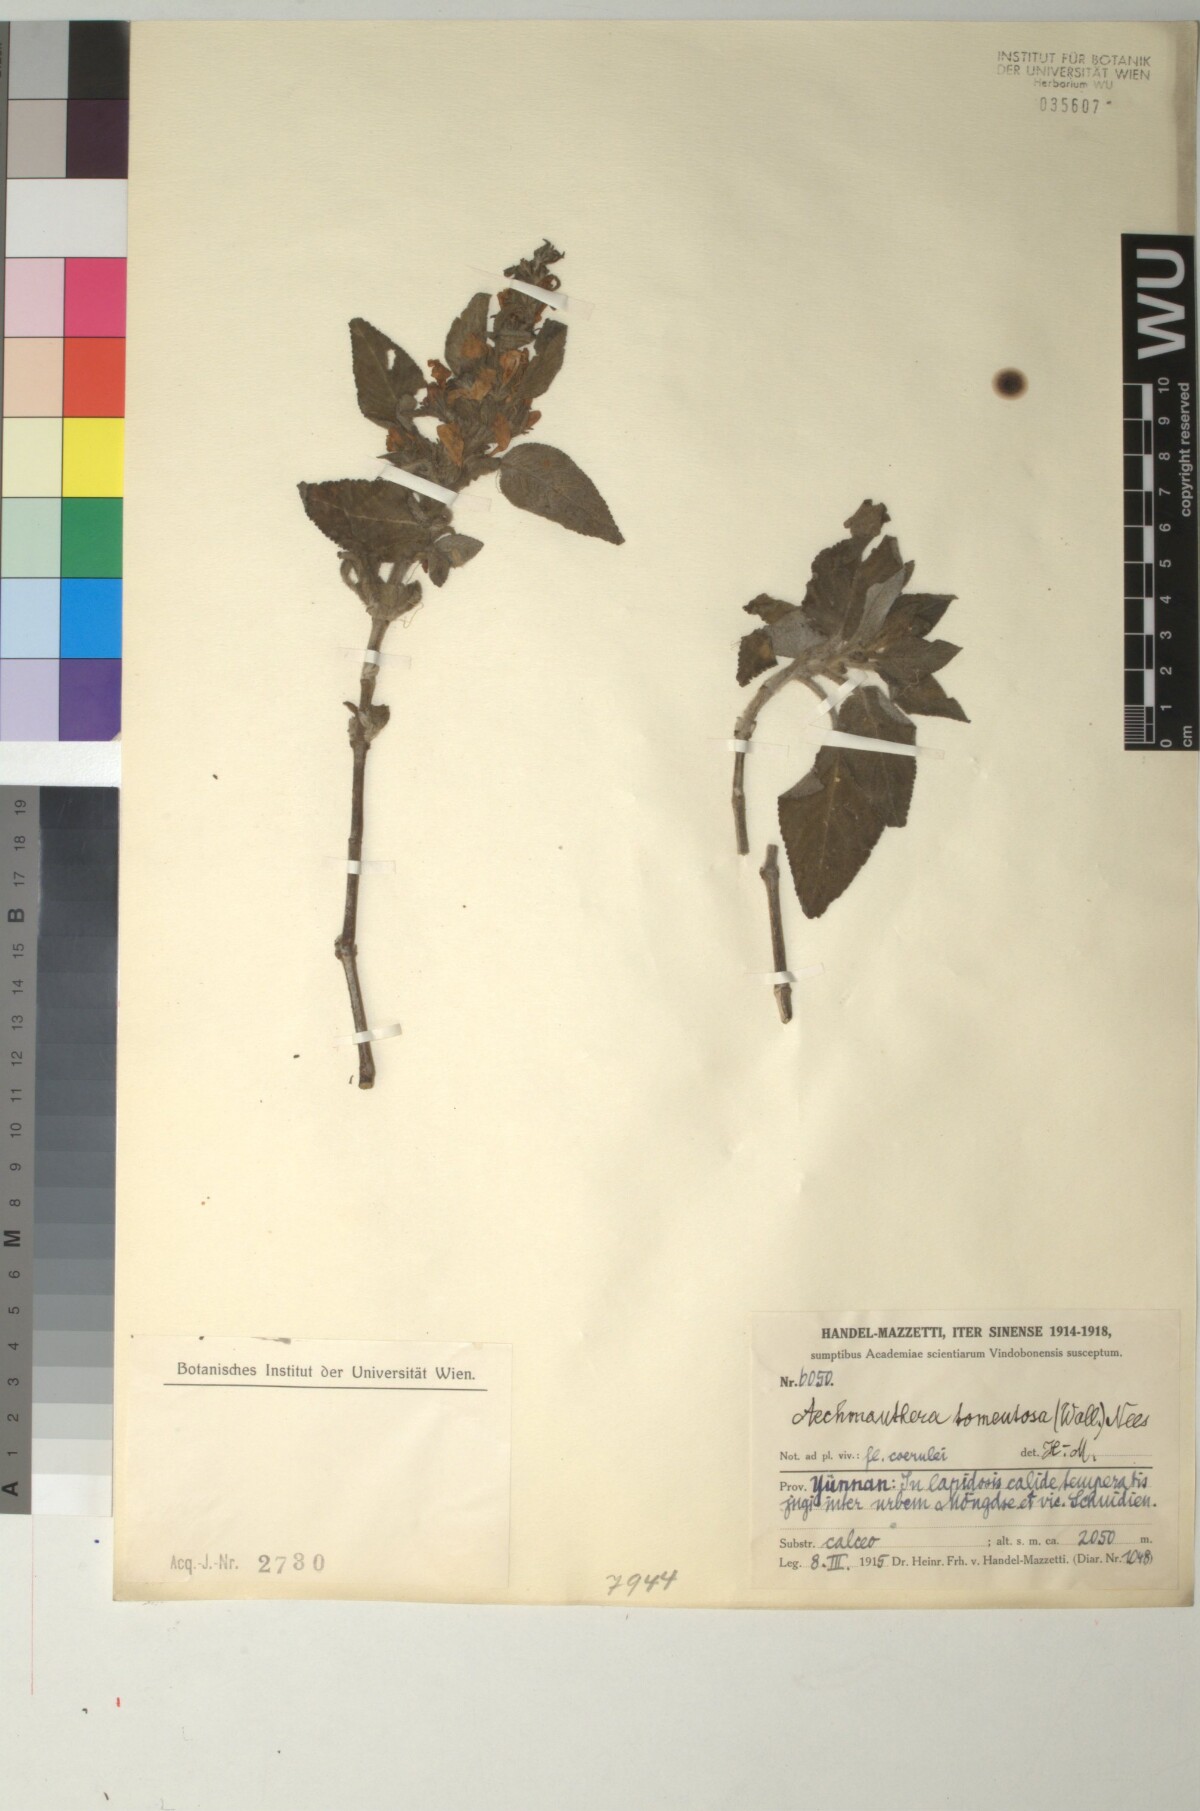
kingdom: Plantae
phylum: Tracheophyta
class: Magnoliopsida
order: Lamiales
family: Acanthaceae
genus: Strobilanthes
^^^^
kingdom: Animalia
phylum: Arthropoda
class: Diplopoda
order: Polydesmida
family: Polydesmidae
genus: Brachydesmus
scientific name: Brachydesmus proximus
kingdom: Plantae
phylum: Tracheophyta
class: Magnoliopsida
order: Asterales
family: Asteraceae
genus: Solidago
^^^^
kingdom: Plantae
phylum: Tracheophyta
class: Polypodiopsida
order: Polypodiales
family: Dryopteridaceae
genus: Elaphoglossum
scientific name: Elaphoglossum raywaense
^^^^
YOUR OBJECTIVE
Rewrite the stretch above, from the line containing "class: Diplopoda" through the line containing "genus: Solidago", as a JSON list of strings with one string per line and any blank lines left out.

CORRECT OUTPUT
[
  "class: Diplopoda",
  "order: Polydesmida",
  "family: Polydesmidae",
  "genus: Brachydesmus",
  "scientific name: Brachydesmus proximus",
  "kingdom: Plantae",
  "phylum: Tracheophyta",
  "class: Magnoliopsida",
  "order: Asterales",
  "family: Asteraceae",
  "genus: Solidago"
]